Tu verás esta carta quando eu estiver num outro mundo, esperando as orações das tuas lágrimas. As orações! Admiro-me desta faísca de fé que me alumia nas minhas trevas!… Tu deras-me com o amor a religião, Teresa. Ainda creio; não se apaga a luz que é tua; mas a providência divina desamparou-me.
Lembra-te de mim. Vive, para explicares ao mundo, com a tua lealdade a uma sombra, a razão por que me atraíste a um abismo. Escutarás com glória a voz do mundo, dizendo que eras digna de mim.
À hora em que leres esta carta…»
Não o deixaram continuar as lágrimas, nem depois a presença de Mariana. Vinha ela pôr a mesa para a ceia, e, quando desdobrava a toalha, disse em voz abafada, como se a si mesma somente o dissesse:
– É a última vez que ponho a mesa ao senhor Simão em minha casa!

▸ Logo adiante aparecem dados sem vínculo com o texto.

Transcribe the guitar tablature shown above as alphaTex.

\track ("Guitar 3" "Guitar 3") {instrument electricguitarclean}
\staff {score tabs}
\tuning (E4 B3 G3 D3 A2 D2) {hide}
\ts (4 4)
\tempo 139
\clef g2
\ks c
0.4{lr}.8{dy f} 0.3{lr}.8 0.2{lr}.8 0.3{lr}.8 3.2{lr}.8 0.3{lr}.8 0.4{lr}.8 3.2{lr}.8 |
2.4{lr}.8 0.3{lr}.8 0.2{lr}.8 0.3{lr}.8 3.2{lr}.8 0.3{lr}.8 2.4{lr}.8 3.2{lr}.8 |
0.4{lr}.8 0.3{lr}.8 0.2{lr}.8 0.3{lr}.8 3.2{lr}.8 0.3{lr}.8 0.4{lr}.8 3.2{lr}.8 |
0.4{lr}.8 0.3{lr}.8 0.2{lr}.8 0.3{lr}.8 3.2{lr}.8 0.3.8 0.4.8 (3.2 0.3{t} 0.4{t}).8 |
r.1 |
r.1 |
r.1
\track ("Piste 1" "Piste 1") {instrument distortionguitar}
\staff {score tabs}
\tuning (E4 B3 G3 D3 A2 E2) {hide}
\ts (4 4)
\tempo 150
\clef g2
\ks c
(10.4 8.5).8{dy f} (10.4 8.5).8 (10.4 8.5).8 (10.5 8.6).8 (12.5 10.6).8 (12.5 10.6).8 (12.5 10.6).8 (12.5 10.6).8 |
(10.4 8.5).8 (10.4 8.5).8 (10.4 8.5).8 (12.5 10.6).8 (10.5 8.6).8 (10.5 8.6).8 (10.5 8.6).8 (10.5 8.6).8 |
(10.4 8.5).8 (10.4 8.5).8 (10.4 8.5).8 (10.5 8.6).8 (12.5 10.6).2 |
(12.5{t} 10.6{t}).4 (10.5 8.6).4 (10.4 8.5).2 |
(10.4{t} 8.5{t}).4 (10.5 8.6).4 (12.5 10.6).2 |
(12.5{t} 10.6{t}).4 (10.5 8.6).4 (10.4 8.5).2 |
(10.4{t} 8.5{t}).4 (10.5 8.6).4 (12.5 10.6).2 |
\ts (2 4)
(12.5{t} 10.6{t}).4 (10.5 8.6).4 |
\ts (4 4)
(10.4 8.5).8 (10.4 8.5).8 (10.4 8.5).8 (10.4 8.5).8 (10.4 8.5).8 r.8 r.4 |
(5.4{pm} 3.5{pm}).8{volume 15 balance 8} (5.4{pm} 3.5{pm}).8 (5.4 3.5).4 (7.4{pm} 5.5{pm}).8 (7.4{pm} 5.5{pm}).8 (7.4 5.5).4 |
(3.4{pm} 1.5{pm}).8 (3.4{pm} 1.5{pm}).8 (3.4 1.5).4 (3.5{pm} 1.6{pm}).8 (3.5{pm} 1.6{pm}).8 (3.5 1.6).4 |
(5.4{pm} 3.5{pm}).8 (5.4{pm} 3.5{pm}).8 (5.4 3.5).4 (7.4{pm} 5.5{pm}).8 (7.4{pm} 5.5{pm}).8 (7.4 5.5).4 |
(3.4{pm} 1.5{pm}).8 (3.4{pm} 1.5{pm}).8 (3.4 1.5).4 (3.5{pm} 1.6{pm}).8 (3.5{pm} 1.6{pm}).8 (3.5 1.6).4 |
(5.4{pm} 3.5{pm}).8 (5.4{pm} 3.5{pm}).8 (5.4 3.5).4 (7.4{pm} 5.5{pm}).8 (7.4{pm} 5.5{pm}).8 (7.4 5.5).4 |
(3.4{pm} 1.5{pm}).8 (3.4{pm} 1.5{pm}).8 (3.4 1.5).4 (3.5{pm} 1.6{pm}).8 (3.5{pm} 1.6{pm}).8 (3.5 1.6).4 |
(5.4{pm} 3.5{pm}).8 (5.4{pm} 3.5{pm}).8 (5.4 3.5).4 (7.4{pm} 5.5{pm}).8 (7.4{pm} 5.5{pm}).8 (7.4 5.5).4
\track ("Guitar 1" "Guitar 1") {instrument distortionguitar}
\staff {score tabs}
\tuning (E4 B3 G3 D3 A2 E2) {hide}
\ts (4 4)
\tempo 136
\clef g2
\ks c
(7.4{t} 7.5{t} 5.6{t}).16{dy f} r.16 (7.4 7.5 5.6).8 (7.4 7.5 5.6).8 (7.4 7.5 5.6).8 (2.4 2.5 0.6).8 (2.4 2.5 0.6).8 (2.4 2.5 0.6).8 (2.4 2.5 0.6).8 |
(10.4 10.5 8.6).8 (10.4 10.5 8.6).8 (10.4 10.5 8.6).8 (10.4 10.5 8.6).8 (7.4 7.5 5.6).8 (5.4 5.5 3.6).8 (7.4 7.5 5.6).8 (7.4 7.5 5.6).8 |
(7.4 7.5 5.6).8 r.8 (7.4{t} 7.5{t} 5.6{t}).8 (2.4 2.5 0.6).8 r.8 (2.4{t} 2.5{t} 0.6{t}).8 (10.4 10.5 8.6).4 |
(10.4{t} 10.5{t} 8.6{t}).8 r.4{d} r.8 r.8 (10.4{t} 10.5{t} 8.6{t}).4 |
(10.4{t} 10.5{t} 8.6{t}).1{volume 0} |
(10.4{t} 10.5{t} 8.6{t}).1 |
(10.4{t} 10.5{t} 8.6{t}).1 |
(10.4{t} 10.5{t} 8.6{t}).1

– Porque diz isso, Mariana?
– Porque mo diz o coração.
Desta vez, o académico ponderou supersticiosamente os ditames do coração da moça, e com o silêncio meditativo deu-lhe a ela a evidência antecipada do vaticínio.
Quando voltou com a travessa da galinha, vinha chorando a filha de João da Cruz.
– Chora com pena de mim, Mariana? – disse Simão enternecido.
– Choro, porque me parece que o não tornarei a ver; ou, se o vir, será de modo que oxalá que eu morresse antes de o ver.
– Não será, talvez, assim, minha amiga…
– Vossa senhoria não me faz uma coisa que eu lhe peço?…
– Veremos o que pede, menina.
– Não saia esta noite, nem amanhã.
– Pede o impossível, Mariana. Hei-de sair, porque me mataria, se não saísse.
– Então perdoe a minha ousadia. Deus o tenha da Sua mão.
A rapariga foi contar ao pai as intenções do académico. Acudiu logo mestre João combatendo a ideia da saída, com encarecer os perigos do ferimento. Depois, como não conseguisse dissuadi-lo, resolveu acompanhá-lo. Simão agradeceu a companhia, mas rejeitou-a com decisão. O ferrador não cedia do propósito, e estava já preparando a clavina, e arraçoando com medida dobrada a égua – para o que desse e viesse – dizia ele, quando o estudante lhe disse que, melhor avisado, resolvera não ir a Viseu, e seguir Teresa ao Porto, passados os dias da convalescença.